In a deal that will create one of the largest commercial real estate lenders in the country, Bethesda, Md.–based Walker & Dunlop announced this morning that it has entered into an agreement to buy Needham, Mass.–based CWCapital, an arm of CW Financial Services.
The purchase price will total $220 million—$80 million in cash and approximately $140 million in Walker & Dunlop stock. CW Financial is an operating subsidiary of Fortress Investment Group, Walker & Dunlop’s largest shareholder.
By combining forces, Walker & Dunlop and CWCapital will create the second-largest multifamily lender, after Wells Fargo, and eighth-largest commercial real estate lender in the United States.
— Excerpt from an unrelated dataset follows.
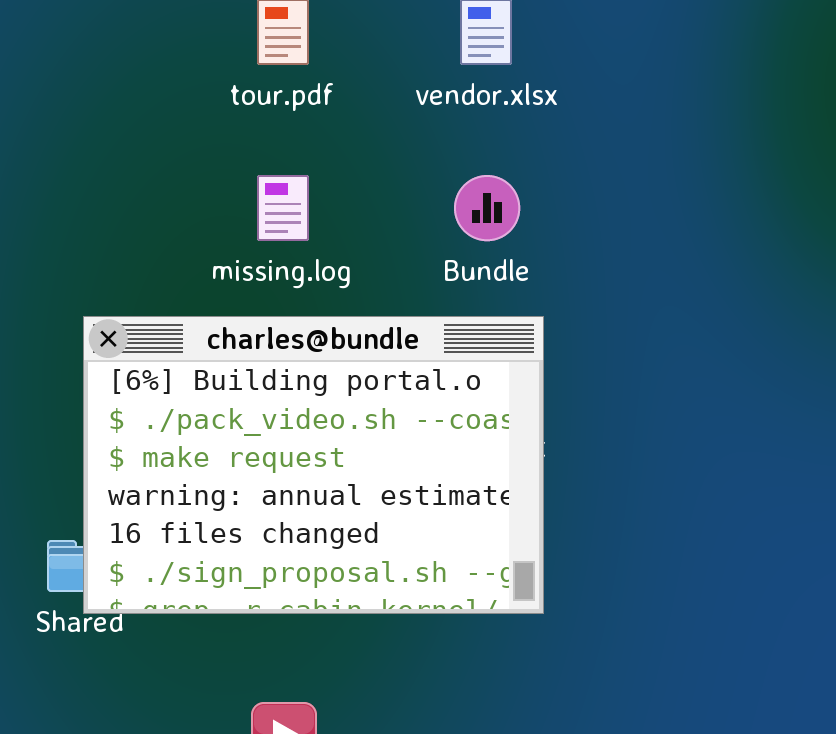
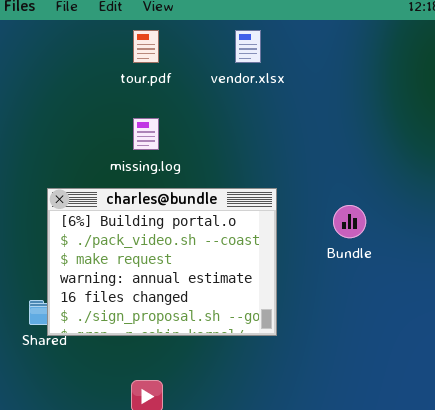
Bundle: [454,175,520,241] -> [333,205,366,238], moved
It will also be the No. 1 Fannie Mae lender in the country and the No. 3 Freddie Mac lender.
“Scale matters, for many reasons, in our industry, and this acquisition provides significant scale and opportunities for future growth,” said Willy Walker, chairman, president, and CEO of Walker & Dunlop, on a conference call with investors today.
A Large Force
Last year, the two firms had $7.7 billion worth of commercial real estate loan originations, and their combined servicing portfolio exceeds $33.7 billion.
“This aggregate servicing portfolio is a magnificent asset that will throw off significant cash flow in the coming decade,” Walker said.
CWCapital, which originated $3.7 billion worth of loans in 2011, is a leading lender to the multifamily, health-care, and commercial real estate industries, with in-house origination capabilities for Fannie Mae, Freddie Mac, HUD, life insurance companies, and conduits. Michael Berman, CEO of CWCapital, will take a senior leadership role at Walker & Dunlop.
Walker said the origination, underwriting, and closing functions of both firms will be kept intact, but he may look to create “synergies” in back-office functions and servicing. He also said that the corporate cultures matched up well, as did their approach to credit and credit track records. Walker & Dunlop does have products, like its interim loan fund, that CW originators will be able to offer.
As a general rule, multifamily borrowers generally met the news with a shrug. “It’s hard to see any direct impact on us, since there are so many DUSs out there,” says an executive at one private firm in California who hadn’t heard of the deal until Multifamily Executive contacted him.
Another Californian, Edward J. Ratinoff, managing director and head of acquisitions at Phoenix Realty Group in Los Angeles, also sees little effect on his business. “We don't do any business with either firm, so I don't believe it will affect our borrowing or have much of an effect on the industry,” he says. “For a whole host of reasons, I think we are going to see mergers and acquisitions in the real estate services sector, especially when there is a special servicing component."
Walker & Dunlop's decision to make a large deal wasn’t a surprise to Daryl Carter, CEO at Irvine, Calif.–based Avanath Capital. “Walker & Dunlop, being in the public markets, needs to do a large deal to move the needle,” he says.
But Carter didn’t think the deal would usher in an era of more mergers and acquisitions. Instead, he saw the trend being large companies, like Fortress, shaving off parts of their business lines that may no longer fit as well.
“I see the broader transaction as more an indication of a company [Fortress] wanting to spin a business line off [rather] than consolidation,” he says.